Each line of the material below that holds the word "Oreilles" needs to be copied.

Data shown: Begin

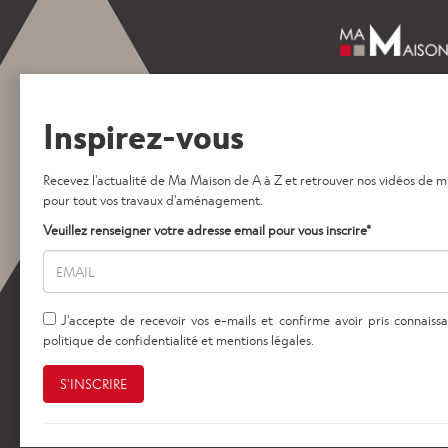
Conseils d'expert
les épisodes de
Inspirez-vous
à Z diffusés sur
Découvrez tout l
construction et 
les bons gestes, 
étapes-clefs pou
pièges.
NOUS CON
NEWS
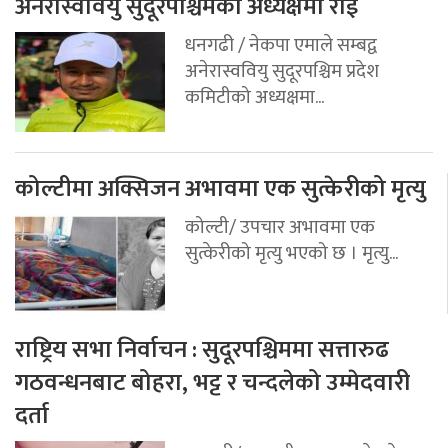
अनेरास्ववियु सुदूरपश्चिमको अध्यक्षमा राई
धनगढी / नेकपा एमाले सम्बद्व
अनेरास्ववियु सुदूरपश्चिम प्रदेश
कमिटीको अध्यक्षमा...
कोल्टीमा अक्सिजन अभावमा एक सुत्केरीको मृत्यु
कोल्टी/ उपचार अभावमा एक
सुत्केरीको मृत्यु भएको छ । मृत्यु...
राष्ट्रिय सभा निर्वाचन : सुदूरपश्चिममा सत्तारुढ
गठवन्धनबाट बोहरा, भट्ट र चन्दलेको उम्मेदवारी
दर्ता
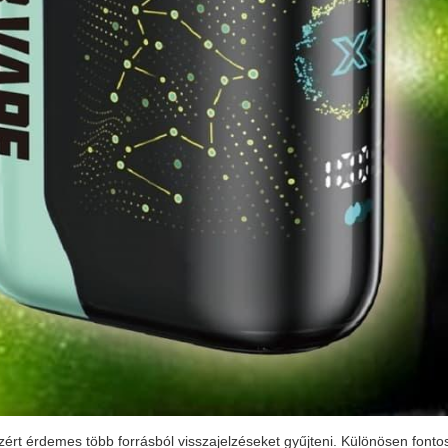
rt érdemes több forrásból visszajelzéseket gyűjteni. Különösen fonto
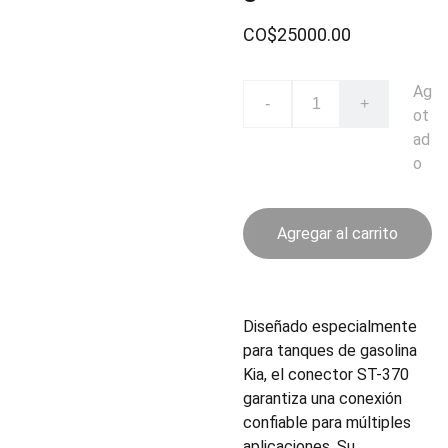
CO$25000.00
Ag
-
+
ot
ad
o
Agregar al carrito
Diseñado especialmente
para tanques de gasolina
Kia, el conector ST-370
garantiza una conexión
confiable para múltiples
aplicaciones. Su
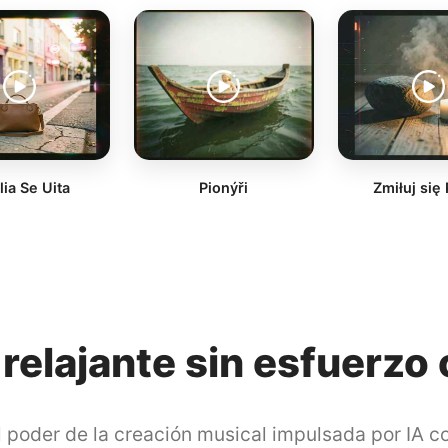
ia Se Uita
Pionýři
Zmiłuj się
relajante sin esfuerzo
 poder de la creación musical impulsada por IA c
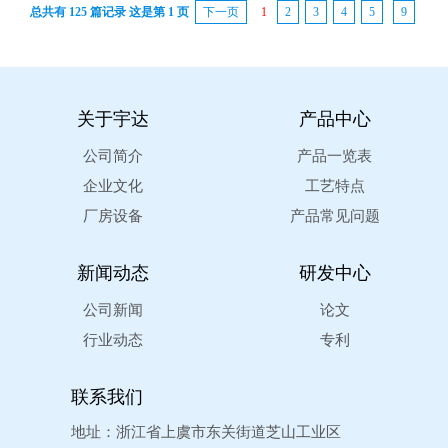
总共有 125 篇记录 这是第 1 页
下一页
1
2
3
4
5
9
关于宇达
产品中心
公司简介
产品一览表
企业文化
工艺特点
厂房设备
产品常见问题
新闻动态
研发中心
公司新闻
论文
行业动态
专利
联系我们
地址：浙江省上虞市东关街道芝山工业区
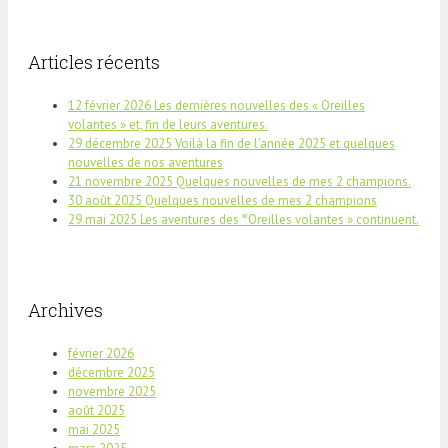
Articles récents
12 février 2026 Les dernières nouvelles des « Oreilles
volantes » et, fin de leurs aventures.
29 décembre 2025 Voilà la fin de l’année 2025 et quelques
nouvelles de nos aventures
21 novembre 2025 Quelques nouvelles de mes 2 champions.
30 août 2025 Quelques nouvelles de mes 2 champions
29 mai 2025 Les aventures des °Oreilles volantes » continuent.
Archives
février 2026
décembre 2025
novembre 2025
août 2025
mai 2025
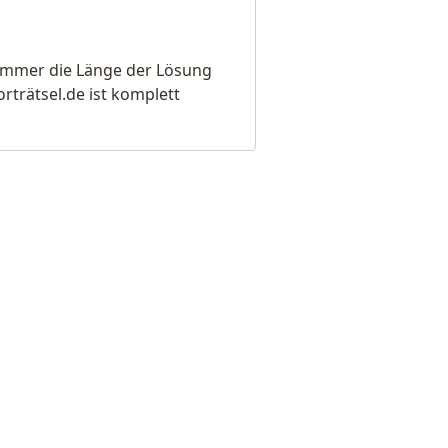
e immer die Länge der Lösung
rätsel.de ist komplett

Data shown: End

Task answer:
12 février 2026 Les dernières nouvelles des « Oreilles
29 mai 2025 Les aventures des °Oreilles volantes » continuent.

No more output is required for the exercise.